The Belle Fourche Dam, also known as Orman Dam, is a dam on Owl Creek in Butte County, South Dakota, USA, approximately 8 miles east of Belle Fourche, South Dakota, along U.S. Route 212. Its construction created the Belle Fourche Reservoir, the Belle Fourche National Wildlife Refuge, and the Rocky Point Recreation Area.

The reservoir has approximately 8000 acres of water surface, 6700 acres of land, and 58 miles of shoreline. It is stocked with walleye, catfish, and white bass. Average depth is 25 feet, but it has areas as deep as 60 feet at full capacity. Common activities at BFR (Belle Fourche Reservoir)include boating, fishing, ice fishing, ice skating, camping, cooking out, water skiing, and fossil hunting.

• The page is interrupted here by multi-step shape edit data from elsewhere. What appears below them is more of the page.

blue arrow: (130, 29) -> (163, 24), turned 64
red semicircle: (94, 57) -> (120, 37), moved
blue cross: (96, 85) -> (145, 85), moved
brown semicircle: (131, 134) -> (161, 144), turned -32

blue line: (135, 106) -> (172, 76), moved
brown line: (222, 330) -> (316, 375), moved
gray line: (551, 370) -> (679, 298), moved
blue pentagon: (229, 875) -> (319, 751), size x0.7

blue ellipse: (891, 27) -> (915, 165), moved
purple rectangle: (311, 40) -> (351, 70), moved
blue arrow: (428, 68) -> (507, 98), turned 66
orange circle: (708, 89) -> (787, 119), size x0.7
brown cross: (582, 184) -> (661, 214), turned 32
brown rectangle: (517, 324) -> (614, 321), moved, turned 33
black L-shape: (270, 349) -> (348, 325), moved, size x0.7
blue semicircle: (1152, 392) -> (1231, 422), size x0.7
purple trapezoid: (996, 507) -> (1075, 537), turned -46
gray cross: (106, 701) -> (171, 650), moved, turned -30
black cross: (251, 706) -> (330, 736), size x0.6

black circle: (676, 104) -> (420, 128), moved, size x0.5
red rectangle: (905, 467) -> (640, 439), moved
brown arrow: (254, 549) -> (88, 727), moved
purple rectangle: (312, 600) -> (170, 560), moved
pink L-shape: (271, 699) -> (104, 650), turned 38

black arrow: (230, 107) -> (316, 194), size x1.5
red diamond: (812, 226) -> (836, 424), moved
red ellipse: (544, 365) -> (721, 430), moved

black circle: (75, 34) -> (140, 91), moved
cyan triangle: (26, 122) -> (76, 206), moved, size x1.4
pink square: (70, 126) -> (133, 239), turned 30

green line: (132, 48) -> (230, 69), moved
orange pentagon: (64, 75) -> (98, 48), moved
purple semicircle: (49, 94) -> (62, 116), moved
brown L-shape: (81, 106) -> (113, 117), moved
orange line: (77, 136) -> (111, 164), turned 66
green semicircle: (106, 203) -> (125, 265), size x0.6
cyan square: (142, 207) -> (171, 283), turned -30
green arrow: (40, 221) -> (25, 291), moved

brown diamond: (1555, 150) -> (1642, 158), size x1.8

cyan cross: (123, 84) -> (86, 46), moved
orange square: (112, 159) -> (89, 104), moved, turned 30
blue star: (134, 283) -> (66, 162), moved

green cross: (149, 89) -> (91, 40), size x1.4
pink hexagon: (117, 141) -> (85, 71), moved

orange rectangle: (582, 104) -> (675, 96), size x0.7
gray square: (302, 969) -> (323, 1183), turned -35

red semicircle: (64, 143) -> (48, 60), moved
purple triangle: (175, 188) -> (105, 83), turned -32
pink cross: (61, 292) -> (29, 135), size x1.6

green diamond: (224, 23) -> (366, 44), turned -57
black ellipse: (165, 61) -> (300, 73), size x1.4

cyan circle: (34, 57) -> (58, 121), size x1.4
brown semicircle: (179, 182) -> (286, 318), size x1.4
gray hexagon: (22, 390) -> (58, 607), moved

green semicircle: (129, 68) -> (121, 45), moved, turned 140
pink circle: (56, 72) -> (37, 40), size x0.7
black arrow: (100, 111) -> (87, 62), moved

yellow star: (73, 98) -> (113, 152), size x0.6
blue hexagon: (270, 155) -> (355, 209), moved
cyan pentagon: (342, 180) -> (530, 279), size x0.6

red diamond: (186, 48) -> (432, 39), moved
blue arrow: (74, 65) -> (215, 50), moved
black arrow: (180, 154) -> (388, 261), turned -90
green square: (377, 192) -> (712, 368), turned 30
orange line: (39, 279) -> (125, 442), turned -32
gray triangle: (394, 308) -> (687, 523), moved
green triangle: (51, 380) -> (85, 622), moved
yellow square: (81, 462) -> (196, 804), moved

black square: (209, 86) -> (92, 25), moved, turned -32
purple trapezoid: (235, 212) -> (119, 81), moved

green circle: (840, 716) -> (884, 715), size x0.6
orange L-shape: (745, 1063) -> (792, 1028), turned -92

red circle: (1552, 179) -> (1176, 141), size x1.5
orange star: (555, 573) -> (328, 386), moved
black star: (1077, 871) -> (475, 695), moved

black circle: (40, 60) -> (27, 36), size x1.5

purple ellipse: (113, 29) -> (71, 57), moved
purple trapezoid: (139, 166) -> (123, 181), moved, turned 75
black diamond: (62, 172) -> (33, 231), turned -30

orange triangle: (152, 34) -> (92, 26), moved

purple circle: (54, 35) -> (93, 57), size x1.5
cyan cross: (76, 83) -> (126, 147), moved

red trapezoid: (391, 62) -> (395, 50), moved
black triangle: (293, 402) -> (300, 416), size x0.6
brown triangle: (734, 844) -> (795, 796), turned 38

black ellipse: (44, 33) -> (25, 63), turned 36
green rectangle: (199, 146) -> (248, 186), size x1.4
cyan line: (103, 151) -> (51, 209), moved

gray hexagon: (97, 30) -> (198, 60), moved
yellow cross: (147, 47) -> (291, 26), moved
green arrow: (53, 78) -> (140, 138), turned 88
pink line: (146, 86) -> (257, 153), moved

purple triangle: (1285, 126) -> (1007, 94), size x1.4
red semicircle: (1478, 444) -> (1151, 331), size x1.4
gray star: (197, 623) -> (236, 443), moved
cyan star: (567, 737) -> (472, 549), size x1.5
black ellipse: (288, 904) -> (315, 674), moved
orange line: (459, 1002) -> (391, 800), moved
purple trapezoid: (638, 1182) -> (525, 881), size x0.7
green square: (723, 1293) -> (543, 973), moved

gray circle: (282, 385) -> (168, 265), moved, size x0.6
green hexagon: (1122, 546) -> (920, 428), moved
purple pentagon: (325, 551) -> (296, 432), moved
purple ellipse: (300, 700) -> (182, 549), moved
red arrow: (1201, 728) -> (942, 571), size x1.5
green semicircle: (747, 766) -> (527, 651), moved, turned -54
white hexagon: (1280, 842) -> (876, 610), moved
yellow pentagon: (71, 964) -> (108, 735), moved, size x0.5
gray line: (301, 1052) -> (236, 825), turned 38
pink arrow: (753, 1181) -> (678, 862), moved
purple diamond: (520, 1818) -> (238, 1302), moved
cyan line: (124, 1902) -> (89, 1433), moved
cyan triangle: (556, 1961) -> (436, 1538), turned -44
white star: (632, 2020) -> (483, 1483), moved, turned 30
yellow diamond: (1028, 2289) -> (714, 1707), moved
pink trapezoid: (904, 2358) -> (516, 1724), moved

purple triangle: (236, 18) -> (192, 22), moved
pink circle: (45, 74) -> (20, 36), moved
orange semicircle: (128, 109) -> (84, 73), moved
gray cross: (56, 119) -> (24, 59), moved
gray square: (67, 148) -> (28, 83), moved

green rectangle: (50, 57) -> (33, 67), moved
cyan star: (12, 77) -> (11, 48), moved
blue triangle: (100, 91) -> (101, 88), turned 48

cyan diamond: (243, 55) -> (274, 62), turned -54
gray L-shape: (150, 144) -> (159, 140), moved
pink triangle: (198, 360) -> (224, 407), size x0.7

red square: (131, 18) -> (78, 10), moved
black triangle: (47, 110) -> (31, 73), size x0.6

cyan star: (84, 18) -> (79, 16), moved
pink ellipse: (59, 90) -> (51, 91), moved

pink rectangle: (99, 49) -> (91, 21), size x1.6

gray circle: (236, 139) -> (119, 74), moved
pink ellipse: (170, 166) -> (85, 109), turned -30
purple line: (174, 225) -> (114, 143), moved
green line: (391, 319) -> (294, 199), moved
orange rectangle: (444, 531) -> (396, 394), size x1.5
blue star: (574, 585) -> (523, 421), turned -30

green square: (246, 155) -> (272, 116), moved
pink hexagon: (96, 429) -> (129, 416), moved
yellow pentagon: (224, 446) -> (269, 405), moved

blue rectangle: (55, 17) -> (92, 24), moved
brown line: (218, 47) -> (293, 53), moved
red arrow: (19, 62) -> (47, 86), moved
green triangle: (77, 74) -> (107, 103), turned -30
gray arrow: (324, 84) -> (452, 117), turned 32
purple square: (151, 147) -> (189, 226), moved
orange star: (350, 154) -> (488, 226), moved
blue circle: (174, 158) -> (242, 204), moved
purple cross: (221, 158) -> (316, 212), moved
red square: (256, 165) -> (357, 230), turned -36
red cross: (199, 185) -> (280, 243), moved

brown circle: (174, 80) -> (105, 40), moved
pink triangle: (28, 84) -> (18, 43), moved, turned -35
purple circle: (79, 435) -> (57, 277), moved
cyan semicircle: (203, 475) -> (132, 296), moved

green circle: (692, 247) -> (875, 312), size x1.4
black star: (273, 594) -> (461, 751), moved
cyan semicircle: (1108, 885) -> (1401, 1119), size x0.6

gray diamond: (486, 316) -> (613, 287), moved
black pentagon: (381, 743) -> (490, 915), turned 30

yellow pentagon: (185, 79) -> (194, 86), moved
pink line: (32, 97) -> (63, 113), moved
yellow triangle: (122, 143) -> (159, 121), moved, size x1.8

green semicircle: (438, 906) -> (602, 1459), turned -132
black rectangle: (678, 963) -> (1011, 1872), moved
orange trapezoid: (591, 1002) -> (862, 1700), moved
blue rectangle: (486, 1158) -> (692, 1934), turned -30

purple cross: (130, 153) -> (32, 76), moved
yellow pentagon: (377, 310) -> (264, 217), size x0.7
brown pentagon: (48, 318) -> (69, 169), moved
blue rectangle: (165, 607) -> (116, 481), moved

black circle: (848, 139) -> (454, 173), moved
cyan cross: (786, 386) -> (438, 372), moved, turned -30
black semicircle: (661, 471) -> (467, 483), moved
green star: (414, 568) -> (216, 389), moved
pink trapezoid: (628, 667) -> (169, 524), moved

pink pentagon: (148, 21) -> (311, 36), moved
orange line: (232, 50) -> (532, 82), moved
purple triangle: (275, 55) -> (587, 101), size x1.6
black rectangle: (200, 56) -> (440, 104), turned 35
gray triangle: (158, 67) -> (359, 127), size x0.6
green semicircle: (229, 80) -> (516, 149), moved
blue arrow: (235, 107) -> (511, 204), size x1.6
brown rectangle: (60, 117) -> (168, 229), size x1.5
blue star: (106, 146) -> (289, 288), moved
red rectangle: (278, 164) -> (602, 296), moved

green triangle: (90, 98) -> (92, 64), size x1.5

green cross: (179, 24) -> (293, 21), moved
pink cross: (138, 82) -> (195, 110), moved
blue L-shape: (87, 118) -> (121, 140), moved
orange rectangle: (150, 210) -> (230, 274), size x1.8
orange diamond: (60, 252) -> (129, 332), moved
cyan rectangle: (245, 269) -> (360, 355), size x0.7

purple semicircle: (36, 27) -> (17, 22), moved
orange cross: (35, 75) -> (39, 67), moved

Construction occurred in several stages between 1903 and 1907. The dam was the first project undertaken by the United States Bureau of Reclamation (USBR). At its 1911 completion by the USBR, Belle Fourche Dam was the largest earthen dam in the world. The dam is listed on the National Register of Historic Places. In 1989, it was listed among the approximately 250 Historic Civil Engineering Landmarks.

The dam is described as "a homogeneous earthfill structure containing about 1,783,000 cuyd of material. It has a maximum base width of 650 feet, a structural height of 122 feet, and a hydraulic height of 97 feet. The crest of the dam at elevation 2989.75 feet has a length of 6,262 feet and a width of 19 feet."